For those wanting the nitty-gritty details, here you go:
We started by dumping the schema only and all of the raw data in sql format as two separate dumps. From there, we restored the schema to another server and began to optimize the table structures. This was done through code analysis and heavy use of the “Explain Plan”. Once the initial alters were done, we loaded that schema combined with the original data onto empty MySQL 5.0 and 5.1 servers. At this point, we had the following rough statistics:
- Raw SQL: 87 GB
- Ibdata File: 134GB
We then fired up replication (using some table limiting and schema rewrite magic) and watched. After about a month of monitoring and analysis, we decided to go with MySQL 5.1 (with an ibdata file per table).

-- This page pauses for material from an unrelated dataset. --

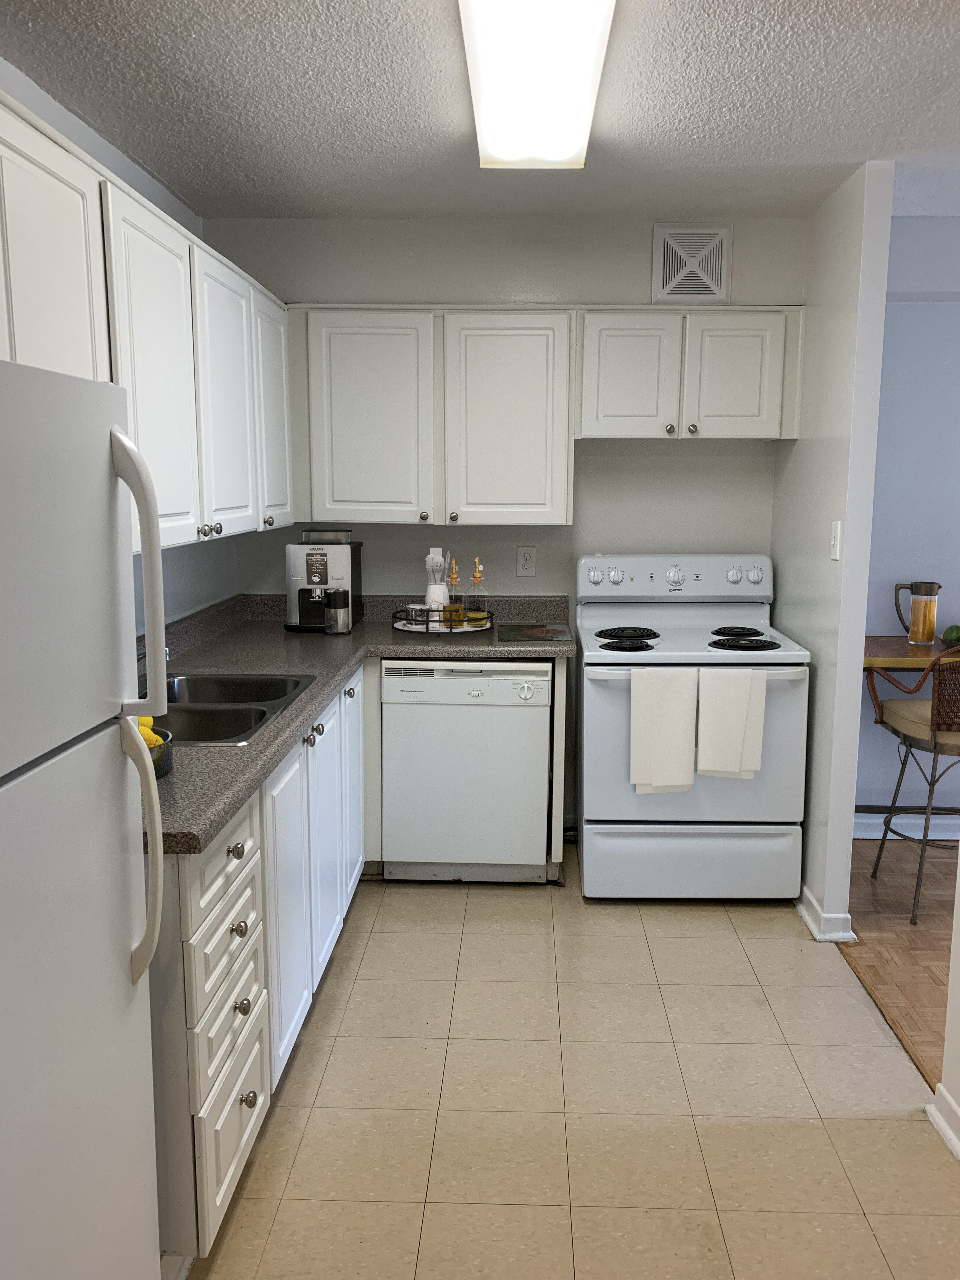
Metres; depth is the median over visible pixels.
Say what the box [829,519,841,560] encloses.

This was chosen primarily because of the ability to split disk IO across multiple files. Side by side, the IO wait with a single ibdata file vs multiple files was quite evident. Once we landed on a server version, the data conversion began.
The main feature was removing duplicated message bodies while compressing them (i.e. if a user sends the same message twice, there is no need to store two copies of that message). So, we wrote a custom job that read the message body of every message record and stored/compressed a single copy while updating the table to only have the message hash. At first glance the savings here were amazing (although it took roughly a week to complete the job in its entirety). We then wrote and ran a few other custom jobs to populate some of the new fields we added during our analysis (these were mainly moved from table to table to eliminate joins – think speed here) and prune old data.
At this point, it was time to use the built in MySQL replication to our advantage. We updated our code to write to both the old and the new database for certain tables and stopped replicating those tables while we used replication to handle writes to other tables. This made our coding changes minimal. Once we had this in place, we ran alters on some tables to drop the now unused columns. Now, with our schema finalized, we starting replaying all the read traffic from our production databases against this new cluster. After making the decision that we were pleased with the performance, it was time to pull the trigger. We deployed our final code and severed replication from the original shared cluster, isolating all message traffic to an independent HA cluster.
Here are our final stats after pruning and compressing along with a load graph showing the decrease in server load on our core cluster:
- Ibdata File(s) Total: 54GB (roughly 40% of the original size)
This undertaking was quite a challenge that taught us several lessons along the way, but was entirely worthwhile. Hopefully, as we continue to refine and optimize our application, this process can serve as a model for our future projects.